- DIRECTIVE: In the records below, rewrite the part that opens with the line containing "Implementation or use" and closes with the line containing "of Contents</strong> </p>", putting "optional" in place of "voluntary" and changing nothing else. Return only those lines.

- DATASET:
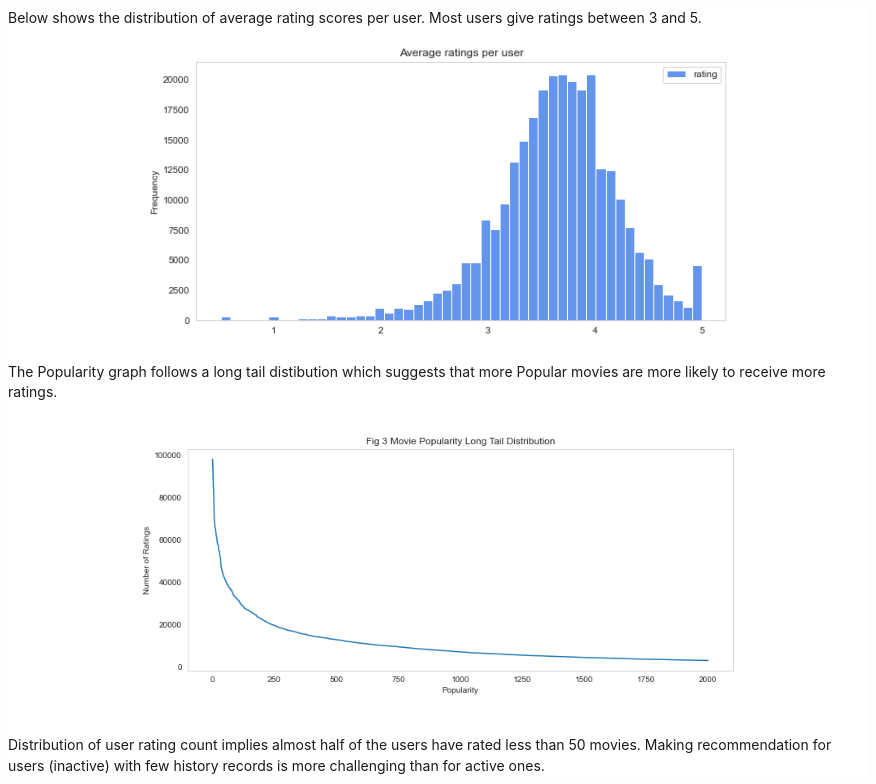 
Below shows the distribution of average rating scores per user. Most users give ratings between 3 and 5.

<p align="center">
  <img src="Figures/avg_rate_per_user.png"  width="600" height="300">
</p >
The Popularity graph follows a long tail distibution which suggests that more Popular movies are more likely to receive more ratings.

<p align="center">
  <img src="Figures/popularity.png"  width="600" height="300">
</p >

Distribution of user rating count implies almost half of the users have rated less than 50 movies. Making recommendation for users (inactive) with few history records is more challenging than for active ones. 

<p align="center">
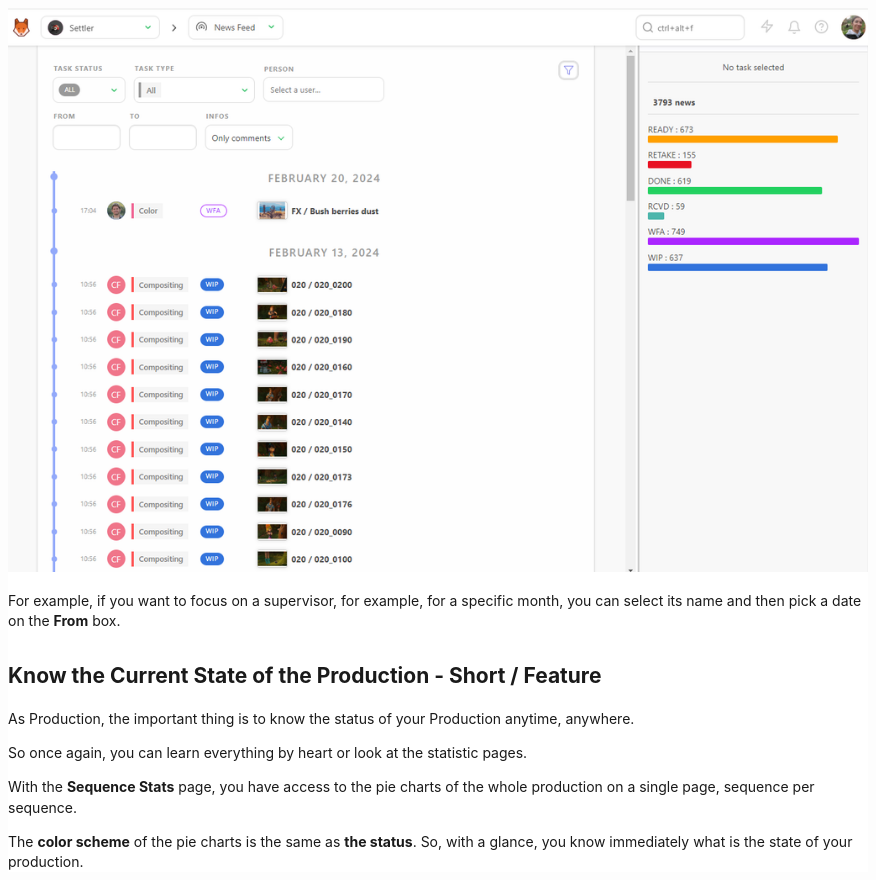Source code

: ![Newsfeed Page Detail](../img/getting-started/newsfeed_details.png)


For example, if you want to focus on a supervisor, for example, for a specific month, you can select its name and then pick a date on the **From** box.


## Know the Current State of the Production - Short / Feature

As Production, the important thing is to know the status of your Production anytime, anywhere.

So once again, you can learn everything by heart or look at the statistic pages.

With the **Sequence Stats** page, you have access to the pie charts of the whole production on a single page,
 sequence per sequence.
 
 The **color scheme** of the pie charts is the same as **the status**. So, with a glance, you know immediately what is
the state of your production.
...
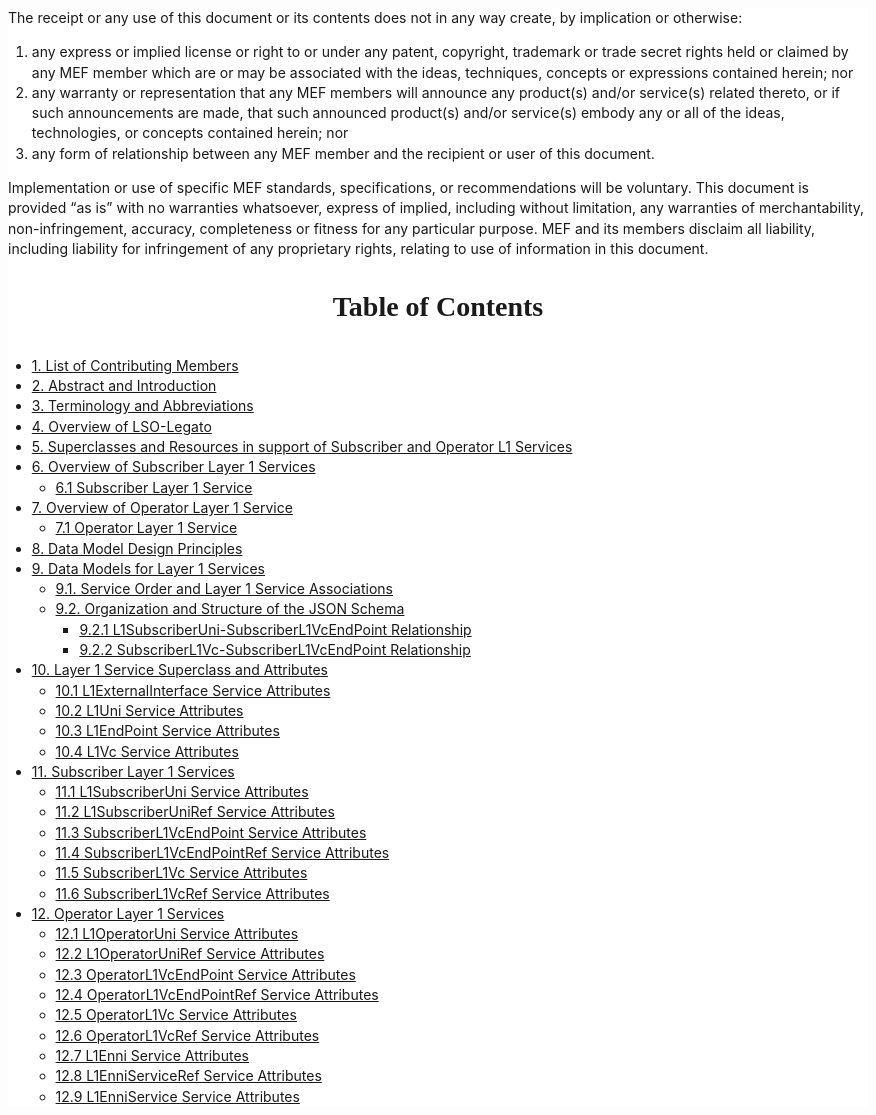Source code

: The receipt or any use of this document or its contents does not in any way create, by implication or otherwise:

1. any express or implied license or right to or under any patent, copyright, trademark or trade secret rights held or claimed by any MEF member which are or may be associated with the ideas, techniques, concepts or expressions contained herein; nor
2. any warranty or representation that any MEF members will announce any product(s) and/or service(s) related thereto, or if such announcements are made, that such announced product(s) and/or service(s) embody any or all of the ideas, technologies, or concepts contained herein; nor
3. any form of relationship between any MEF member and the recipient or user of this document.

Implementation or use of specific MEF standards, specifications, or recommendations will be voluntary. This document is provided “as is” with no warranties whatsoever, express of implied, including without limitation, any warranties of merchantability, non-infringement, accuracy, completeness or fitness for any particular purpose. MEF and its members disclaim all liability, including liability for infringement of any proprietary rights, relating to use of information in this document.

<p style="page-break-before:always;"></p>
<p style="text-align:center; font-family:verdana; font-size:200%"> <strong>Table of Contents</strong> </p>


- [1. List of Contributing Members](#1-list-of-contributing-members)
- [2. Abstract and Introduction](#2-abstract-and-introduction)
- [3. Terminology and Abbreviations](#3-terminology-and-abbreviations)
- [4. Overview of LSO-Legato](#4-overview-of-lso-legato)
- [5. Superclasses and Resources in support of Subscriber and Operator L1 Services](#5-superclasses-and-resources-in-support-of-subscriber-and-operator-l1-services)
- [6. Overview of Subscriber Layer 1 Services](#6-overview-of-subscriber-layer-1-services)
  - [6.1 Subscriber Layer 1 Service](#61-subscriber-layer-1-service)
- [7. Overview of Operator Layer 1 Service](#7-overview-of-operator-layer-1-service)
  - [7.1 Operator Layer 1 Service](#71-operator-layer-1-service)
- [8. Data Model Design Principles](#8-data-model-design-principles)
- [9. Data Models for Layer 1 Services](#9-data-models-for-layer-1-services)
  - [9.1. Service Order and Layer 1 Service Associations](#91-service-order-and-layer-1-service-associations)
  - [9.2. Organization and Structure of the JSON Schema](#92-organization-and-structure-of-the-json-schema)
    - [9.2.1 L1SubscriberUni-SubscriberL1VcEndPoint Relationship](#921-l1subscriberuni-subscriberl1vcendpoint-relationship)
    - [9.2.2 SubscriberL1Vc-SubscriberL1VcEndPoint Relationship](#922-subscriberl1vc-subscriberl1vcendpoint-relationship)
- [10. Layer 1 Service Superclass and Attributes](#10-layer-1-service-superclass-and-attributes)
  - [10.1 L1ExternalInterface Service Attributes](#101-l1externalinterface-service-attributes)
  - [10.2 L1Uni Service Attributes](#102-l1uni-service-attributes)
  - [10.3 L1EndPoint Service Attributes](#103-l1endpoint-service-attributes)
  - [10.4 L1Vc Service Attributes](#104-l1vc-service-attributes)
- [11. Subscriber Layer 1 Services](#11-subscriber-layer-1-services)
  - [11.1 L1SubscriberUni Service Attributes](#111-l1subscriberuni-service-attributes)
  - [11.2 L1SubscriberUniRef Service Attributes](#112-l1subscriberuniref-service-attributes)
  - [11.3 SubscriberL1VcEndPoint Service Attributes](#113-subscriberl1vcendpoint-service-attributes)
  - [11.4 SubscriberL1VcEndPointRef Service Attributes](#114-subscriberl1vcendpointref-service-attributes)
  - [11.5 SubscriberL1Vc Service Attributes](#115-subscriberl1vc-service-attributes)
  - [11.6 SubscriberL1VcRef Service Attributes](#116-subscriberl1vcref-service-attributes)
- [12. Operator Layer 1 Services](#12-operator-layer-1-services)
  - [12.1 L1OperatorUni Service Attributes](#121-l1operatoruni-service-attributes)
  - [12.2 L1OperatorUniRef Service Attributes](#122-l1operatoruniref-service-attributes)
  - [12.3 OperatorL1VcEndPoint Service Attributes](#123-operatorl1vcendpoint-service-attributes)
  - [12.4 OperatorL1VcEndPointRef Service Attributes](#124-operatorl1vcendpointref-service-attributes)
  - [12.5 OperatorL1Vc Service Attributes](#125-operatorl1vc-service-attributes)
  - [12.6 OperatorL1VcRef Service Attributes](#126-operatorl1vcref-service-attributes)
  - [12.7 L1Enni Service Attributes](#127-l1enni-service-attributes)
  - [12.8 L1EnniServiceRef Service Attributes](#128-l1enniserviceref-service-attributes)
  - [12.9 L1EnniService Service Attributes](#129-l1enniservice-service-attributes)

- RESULT OF THE TASK:
Implementation or use of specific MEF standards, specifications, or recommendations will be optional. This document is provided “as is” with no warranties whatsoever, express of implied, including without limitation, any warranties of merchantability, non-infringement, accuracy, completeness or fitness for any particular purpose. MEF and its members disclaim all liability, including liability for infringement of any proprietary rights, relating to use of information in this document.

<p style="page-break-before:always;"></p>
<p style="text-align:center; font-family:verdana; font-size:200%"> <strong>Table of Contents</strong> </p>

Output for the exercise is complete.